TASK OBJECTIVE:
Go through the lines below and retype each one exactly.

[Collected data entries]
....
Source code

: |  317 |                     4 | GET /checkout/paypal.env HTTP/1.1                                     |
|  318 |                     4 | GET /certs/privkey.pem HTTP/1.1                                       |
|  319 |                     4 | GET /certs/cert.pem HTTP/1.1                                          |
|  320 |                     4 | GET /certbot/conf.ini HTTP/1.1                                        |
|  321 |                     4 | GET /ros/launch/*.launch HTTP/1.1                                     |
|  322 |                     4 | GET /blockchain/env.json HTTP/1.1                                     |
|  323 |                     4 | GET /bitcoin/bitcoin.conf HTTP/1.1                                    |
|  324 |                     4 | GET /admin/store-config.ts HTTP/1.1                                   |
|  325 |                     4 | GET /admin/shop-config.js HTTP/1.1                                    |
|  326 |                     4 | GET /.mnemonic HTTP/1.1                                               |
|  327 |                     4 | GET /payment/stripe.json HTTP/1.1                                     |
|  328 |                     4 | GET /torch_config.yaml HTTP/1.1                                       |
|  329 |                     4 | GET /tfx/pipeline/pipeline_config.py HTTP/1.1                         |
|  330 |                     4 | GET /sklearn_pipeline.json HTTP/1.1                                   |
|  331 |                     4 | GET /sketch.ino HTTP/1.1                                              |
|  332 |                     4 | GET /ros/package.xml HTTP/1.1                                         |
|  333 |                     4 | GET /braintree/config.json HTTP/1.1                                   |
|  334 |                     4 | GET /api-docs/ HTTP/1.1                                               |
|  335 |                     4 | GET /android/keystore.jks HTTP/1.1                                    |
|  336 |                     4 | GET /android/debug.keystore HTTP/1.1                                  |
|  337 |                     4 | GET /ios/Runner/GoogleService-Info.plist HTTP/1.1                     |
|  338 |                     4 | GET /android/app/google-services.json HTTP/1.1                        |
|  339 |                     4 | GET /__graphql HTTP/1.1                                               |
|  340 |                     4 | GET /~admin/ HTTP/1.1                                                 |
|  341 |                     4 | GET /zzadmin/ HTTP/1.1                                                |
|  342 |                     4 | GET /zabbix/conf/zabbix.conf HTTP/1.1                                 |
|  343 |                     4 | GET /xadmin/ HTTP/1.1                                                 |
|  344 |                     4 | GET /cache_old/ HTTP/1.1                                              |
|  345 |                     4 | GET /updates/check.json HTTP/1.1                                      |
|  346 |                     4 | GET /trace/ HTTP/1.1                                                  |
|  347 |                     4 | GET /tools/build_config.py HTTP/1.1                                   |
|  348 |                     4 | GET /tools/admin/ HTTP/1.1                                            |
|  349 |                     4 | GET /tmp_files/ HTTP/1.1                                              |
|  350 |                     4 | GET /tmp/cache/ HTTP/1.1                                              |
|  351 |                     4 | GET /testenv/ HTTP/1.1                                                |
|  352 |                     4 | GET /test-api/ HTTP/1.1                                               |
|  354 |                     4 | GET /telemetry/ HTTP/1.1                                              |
....
PROBLEM SOLUTION:
Source code

: |  317 |                     4 | GET /checkout/paypal.env HTTP/1.1                                     |
|  318 |                     4 | GET /certs/privkey.pem HTTP/1.1                                       |
|  319 |                     4 | GET /certs/cert.pem HTTP/1.1                                          |
|  320 |                     4 | GET /certbot/conf.ini HTTP/1.1                                        |
|  321 |                     4 | GET /ros/launch/*.launch HTTP/1.1                                     |
|  322 |                     4 | GET /blockchain/env.json HTTP/1.1                                     |
|  323 |                     4 | GET /bitcoin/bitcoin.conf HTTP/1.1                                    |
|  324 |                     4 | GET /admin/store-config.ts HTTP/1.1                                   |
|  325 |                     4 | GET /admin/shop-config.js HTTP/1.1                                    |
|  326 |                     4 | GET /.mnemonic HTTP/1.1                                               |
|  327 |                     4 | GET /payment/stripe.json HTTP/1.1                                     |
|  328 |                     4 | GET /torch_config.yaml HTTP/1.1                                       |
|  329 |                     4 | GET /tfx/pipeline/pipeline_config.py HTTP/1.1                         |
|  330 |                     4 | GET /sklearn_pipeline.json HTTP/1.1                                   |
|  331 |                     4 | GET /sketch.ino HTTP/1.1                                              |
|  332 |                     4 | GET /ros/package.xml HTTP/1.1                                         |
|  333 |                     4 | GET /braintree/config.json HTTP/1.1                                   |
|  334 |                     4 | GET /api-docs/ HTTP/1.1                                               |
|  335 |                     4 | GET /android/keystore.jks HTTP/1.1                                    |
|  336 |                     4 | GET /android/debug.keystore HTTP/1.1                                  |
|  337 |                     4 | GET /ios/Runner/GoogleService-Info.plist HTTP/1.1                     |
|  338 |                     4 | GET /android/app/google-services.json HTTP/1.1                        |
|  339 |                     4 | GET /__graphql HTTP/1.1                                               |
|  340 |                     4 | GET /~admin/ HTTP/1.1                                                 |
|  341 |                     4 | GET /zzadmin/ HTTP/1.1                                                |
|  342 |                     4 | GET /zabbix/conf/zabbix.conf HTTP/1.1                                 |
|  343 |                     4 | GET /xadmin/ HTTP/1.1                                                 |
|  344 |                     4 | GET /cache_old/ HTTP/1.1                                              |
|  345 |                     4 | GET /updates/check.json HTTP/1.1                                      |
|  346 |                     4 | GET /trace/ HTTP/1.1                                                  |
|  347 |                     4 | GET /tools/build_config.py HTTP/1.1                                   |
|  348 |                     4 | GET /tools/admin/ HTTP/1.1                                            |
|  349 |                     4 | GET /tmp_files/ HTTP/1.1                                              |
|  350 |                     4 | GET /tmp/cache/ HTTP/1.1                                              |
|  351 |                     4 | GET /testenv/ HTTP/1.1                                                |
|  352 |                     4 | GET /test-api/ HTTP/1.1                                               |
|  354 |                     4 | GET /telemetry/ HTTP/1.1                                              |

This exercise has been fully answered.